Instructions for the task.
Copy word for word the lines from the one with "Read the Gross Profit value at 2024-09-30." to the one with "Reading left to", both included, and leave out the pictures.

Given records.
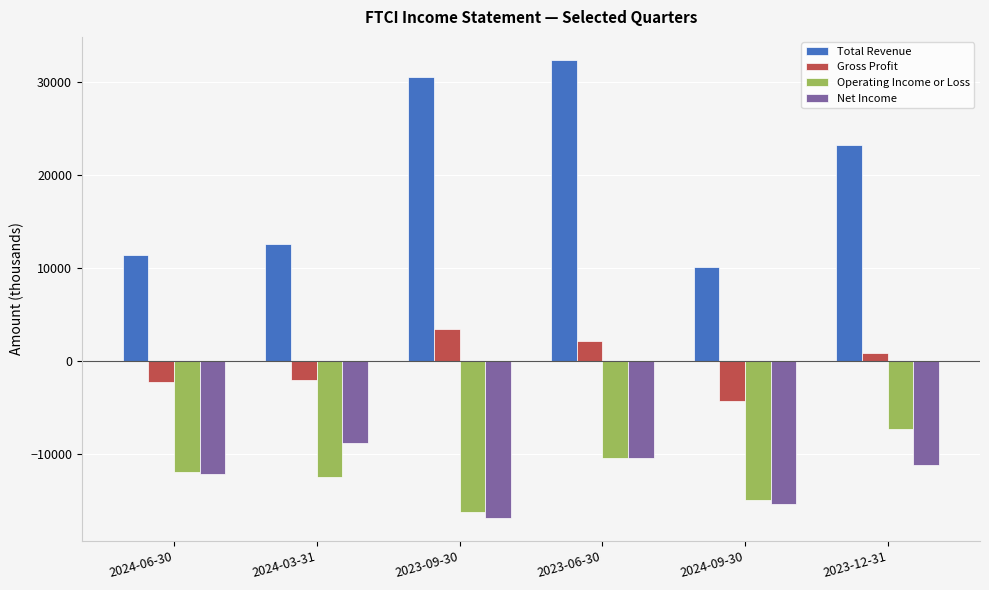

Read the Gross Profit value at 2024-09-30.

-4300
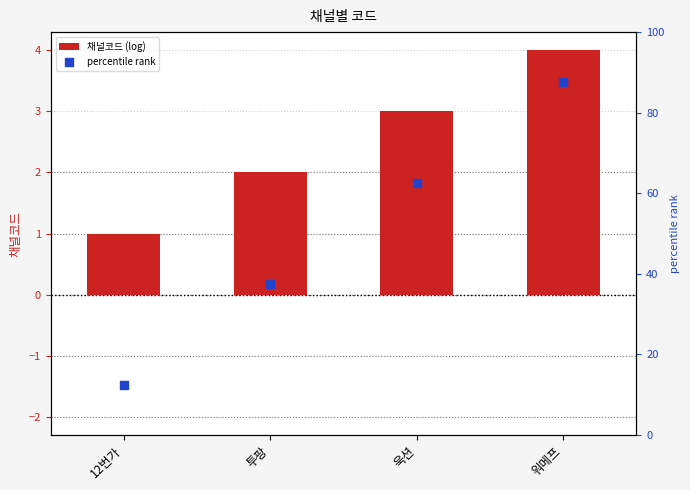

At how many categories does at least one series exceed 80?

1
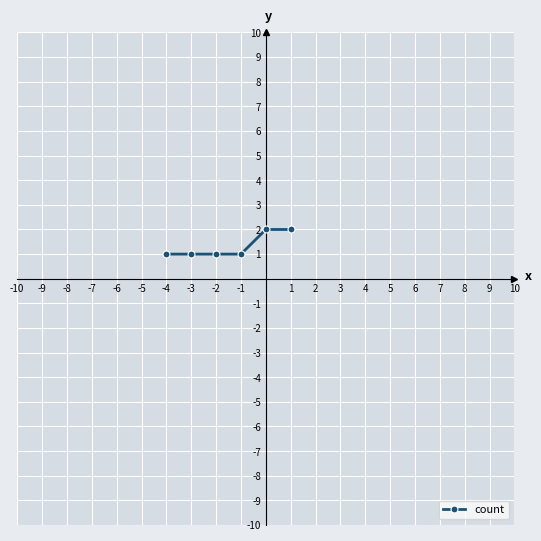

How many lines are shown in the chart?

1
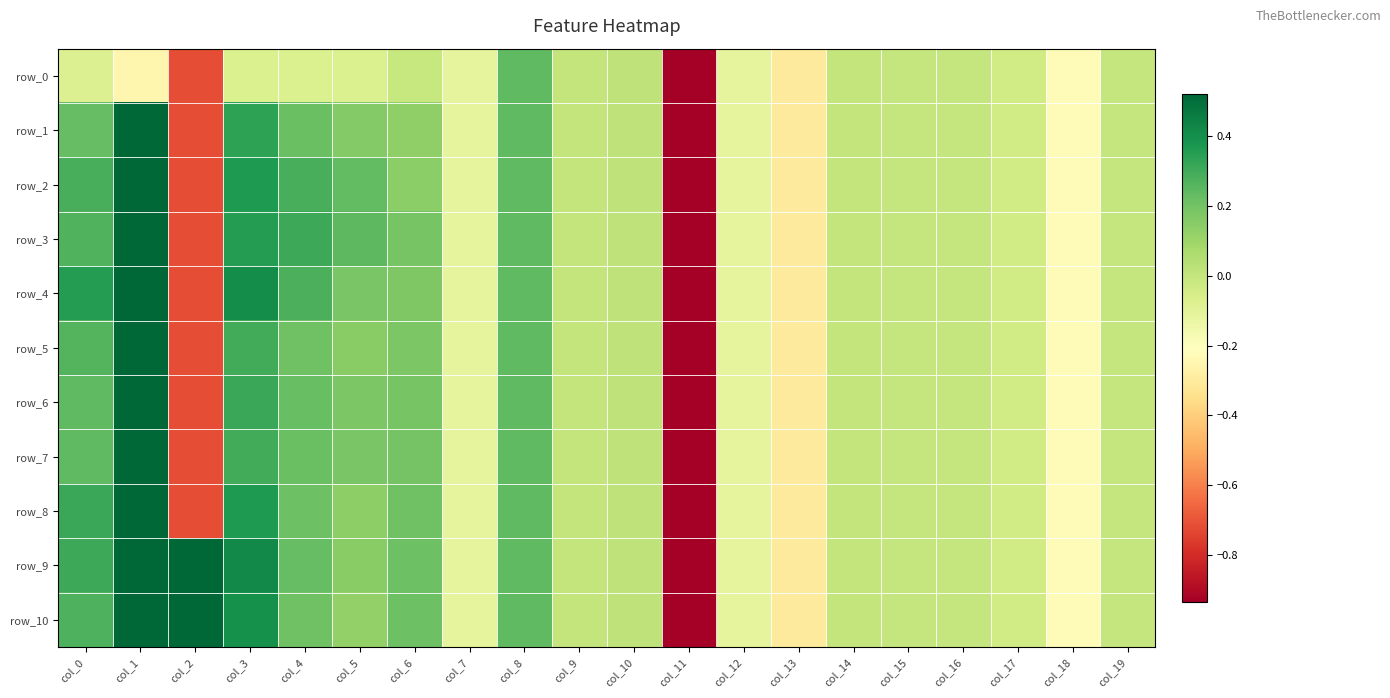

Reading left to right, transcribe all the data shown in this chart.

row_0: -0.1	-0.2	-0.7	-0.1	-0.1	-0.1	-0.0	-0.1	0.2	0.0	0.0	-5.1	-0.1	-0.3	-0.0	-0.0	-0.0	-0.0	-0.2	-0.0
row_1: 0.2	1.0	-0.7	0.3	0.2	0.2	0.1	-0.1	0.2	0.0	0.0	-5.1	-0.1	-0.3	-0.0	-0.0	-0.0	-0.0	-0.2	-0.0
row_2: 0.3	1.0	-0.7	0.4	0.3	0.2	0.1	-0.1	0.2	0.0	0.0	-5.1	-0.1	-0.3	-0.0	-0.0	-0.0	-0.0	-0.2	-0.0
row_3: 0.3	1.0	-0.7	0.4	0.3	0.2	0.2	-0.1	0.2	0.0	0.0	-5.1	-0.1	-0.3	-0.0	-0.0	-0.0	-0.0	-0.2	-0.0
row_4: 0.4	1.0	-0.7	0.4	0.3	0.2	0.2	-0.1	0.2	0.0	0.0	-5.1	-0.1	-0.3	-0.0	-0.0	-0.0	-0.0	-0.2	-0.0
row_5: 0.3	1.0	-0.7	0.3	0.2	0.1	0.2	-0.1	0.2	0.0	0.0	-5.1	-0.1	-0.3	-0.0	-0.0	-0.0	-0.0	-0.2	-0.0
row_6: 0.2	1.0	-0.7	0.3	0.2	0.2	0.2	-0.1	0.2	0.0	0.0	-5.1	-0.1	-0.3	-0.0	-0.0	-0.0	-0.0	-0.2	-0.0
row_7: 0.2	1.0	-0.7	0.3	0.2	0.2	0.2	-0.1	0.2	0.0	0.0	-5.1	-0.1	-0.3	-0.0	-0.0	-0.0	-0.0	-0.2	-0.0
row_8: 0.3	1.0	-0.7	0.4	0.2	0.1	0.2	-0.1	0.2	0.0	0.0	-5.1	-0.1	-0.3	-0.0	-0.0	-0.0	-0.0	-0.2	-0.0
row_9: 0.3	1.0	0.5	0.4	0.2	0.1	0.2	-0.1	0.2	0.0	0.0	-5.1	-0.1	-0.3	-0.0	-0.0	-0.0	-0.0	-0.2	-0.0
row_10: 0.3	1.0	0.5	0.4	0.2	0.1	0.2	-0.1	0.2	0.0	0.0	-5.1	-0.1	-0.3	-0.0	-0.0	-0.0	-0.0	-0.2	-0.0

...

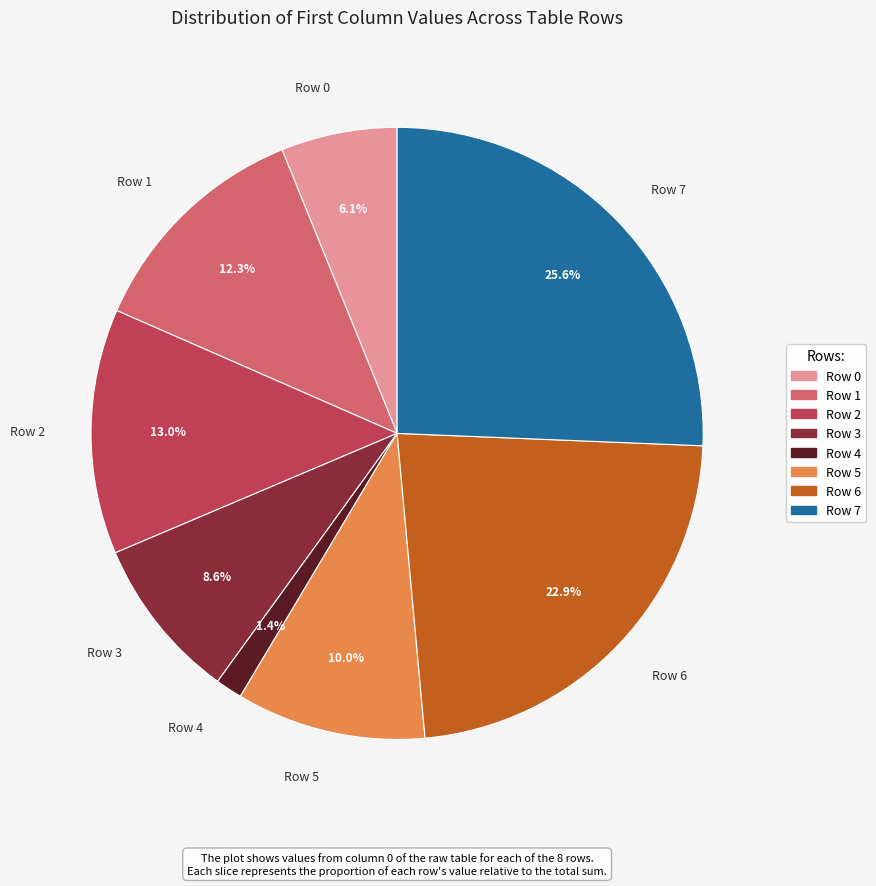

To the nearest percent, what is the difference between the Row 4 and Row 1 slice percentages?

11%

Reply.
Read the Gross Profit value at 2024-09-30.

-4300

At how many categories does at least one series exceed 80?

1

How many lines are shown in the chart?

1

Reading left to right, transcribe all the data shown in this chart.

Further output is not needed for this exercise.